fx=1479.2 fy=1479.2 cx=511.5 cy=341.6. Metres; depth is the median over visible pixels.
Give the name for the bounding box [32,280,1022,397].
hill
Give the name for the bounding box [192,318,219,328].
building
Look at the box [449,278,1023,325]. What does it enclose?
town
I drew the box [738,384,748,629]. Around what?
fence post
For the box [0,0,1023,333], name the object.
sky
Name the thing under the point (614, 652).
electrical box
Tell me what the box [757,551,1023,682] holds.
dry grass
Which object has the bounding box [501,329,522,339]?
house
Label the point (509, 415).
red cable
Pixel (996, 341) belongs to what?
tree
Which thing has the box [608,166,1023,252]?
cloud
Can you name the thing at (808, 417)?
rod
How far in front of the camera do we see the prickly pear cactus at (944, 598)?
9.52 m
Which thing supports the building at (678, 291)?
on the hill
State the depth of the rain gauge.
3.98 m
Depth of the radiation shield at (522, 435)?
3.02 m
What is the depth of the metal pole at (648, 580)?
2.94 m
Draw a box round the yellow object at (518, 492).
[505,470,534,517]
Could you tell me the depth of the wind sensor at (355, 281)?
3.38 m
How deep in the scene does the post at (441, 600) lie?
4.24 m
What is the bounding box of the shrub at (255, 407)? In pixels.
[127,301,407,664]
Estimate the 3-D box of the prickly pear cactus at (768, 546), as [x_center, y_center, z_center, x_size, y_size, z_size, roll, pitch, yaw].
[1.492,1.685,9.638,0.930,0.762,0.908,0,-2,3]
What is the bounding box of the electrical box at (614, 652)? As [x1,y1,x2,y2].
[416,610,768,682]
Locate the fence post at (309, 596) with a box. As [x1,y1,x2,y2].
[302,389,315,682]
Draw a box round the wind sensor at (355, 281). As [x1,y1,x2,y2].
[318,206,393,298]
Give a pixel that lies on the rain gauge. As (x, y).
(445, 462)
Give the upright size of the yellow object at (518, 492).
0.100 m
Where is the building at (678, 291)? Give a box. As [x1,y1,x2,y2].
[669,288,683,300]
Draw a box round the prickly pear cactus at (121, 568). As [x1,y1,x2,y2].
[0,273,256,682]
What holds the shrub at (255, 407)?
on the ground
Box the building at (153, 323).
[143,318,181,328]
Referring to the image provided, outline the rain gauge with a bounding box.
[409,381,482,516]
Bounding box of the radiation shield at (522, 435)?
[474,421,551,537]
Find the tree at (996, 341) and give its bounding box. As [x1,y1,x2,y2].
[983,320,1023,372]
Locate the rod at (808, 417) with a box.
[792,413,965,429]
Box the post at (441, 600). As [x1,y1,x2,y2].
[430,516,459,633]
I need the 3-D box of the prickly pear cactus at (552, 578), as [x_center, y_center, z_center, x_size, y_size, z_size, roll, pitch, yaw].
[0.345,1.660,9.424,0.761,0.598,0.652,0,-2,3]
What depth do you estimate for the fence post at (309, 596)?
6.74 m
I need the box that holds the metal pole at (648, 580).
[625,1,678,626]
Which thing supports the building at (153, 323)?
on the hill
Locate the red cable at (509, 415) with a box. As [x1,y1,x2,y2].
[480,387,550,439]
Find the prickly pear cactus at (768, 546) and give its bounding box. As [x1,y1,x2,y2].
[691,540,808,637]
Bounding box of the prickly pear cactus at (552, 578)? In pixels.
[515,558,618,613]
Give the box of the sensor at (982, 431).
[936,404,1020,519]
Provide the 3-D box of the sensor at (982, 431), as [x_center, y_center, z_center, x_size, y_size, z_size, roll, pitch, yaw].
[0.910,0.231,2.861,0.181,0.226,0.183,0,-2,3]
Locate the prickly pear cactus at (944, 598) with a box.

> **Requirement**: From the first entry above to the last, repeat everything exactly.

> **Finished task**:
fx=1479.2 fy=1479.2 cx=511.5 cy=341.6. Metres; depth is the median over visible pixels.
Give the name for the bounding box [32,280,1022,397].
hill
Give the name for the bounding box [192,318,219,328].
building
Look at the box [449,278,1023,325]. What does it enclose?
town
I drew the box [738,384,748,629]. Around what?
fence post
For the box [0,0,1023,333], name the object.
sky
Name the thing under the point (614, 652).
electrical box
Tell me what the box [757,551,1023,682] holds.
dry grass
Which object has the bounding box [501,329,522,339]?
house
Label the point (509, 415).
red cable
Pixel (996, 341) belongs to what?
tree
Which thing has the box [608,166,1023,252]?
cloud
Can you name the thing at (808, 417)?
rod
How far in front of the camera do we see the prickly pear cactus at (944, 598)?
9.52 m
Which thing supports the building at (678, 291)?
on the hill
State the depth of the rain gauge.
3.98 m
Depth of the radiation shield at (522, 435)?
3.02 m
What is the depth of the metal pole at (648, 580)?
2.94 m
Draw a box round the yellow object at (518, 492).
[505,470,534,517]
Could you tell me the depth of the wind sensor at (355, 281)?
3.38 m
How deep in the scene does the post at (441, 600) lie?
4.24 m
What is the bounding box of the shrub at (255, 407)? In pixels.
[127,301,407,664]
Estimate the 3-D box of the prickly pear cactus at (768, 546), as [x_center, y_center, z_center, x_size, y_size, z_size, roll, pitch, yaw].
[1.492,1.685,9.638,0.930,0.762,0.908,0,-2,3]
What is the bounding box of the electrical box at (614, 652)? As [x1,y1,x2,y2].
[416,610,768,682]
Locate the fence post at (309, 596) with a box. As [x1,y1,x2,y2].
[302,389,315,682]
Draw a box round the wind sensor at (355, 281). As [x1,y1,x2,y2].
[318,206,393,298]
Give a pixel that lies on the rain gauge. As (x, y).
(445, 462)
Give the upright size of the yellow object at (518, 492).
0.100 m
Where is the building at (678, 291)? Give a box. As [x1,y1,x2,y2].
[669,288,683,300]
Draw a box round the prickly pear cactus at (121, 568). As [x1,y1,x2,y2].
[0,273,256,682]
What holds the shrub at (255, 407)?
on the ground
Box the building at (153, 323).
[143,318,181,328]
Referring to the image provided, outline the rain gauge with a bounding box.
[409,381,482,516]
Bounding box of the radiation shield at (522, 435)?
[474,421,551,537]
Find the tree at (996, 341) and give its bounding box. As [x1,y1,x2,y2].
[983,320,1023,372]
Locate the rod at (808, 417) with a box.
[792,413,965,429]
Box the post at (441, 600). As [x1,y1,x2,y2].
[430,516,459,633]
I need the 3-D box of the prickly pear cactus at (552, 578), as [x_center, y_center, z_center, x_size, y_size, z_size, roll, pitch, yaw].
[0.345,1.660,9.424,0.761,0.598,0.652,0,-2,3]
What depth do you estimate for the fence post at (309, 596)?
6.74 m
I need the box that holds the metal pole at (648, 580).
[625,1,678,626]
Which thing supports the building at (153, 323)?
on the hill
Locate the red cable at (509, 415) with a box. As [x1,y1,x2,y2].
[480,387,550,439]
Find the prickly pear cactus at (768, 546) and give its bounding box. As [x1,y1,x2,y2].
[691,540,808,637]
Bounding box of the prickly pear cactus at (552, 578)? In pixels.
[515,558,618,613]
Give the box of the sensor at (982, 431).
[936,404,1020,519]
Provide the 3-D box of the sensor at (982, 431), as [x_center, y_center, z_center, x_size, y_size, z_size, roll, pitch, yaw].
[0.910,0.231,2.861,0.181,0.226,0.183,0,-2,3]
Locate the prickly pear cactus at (944, 598) with a box.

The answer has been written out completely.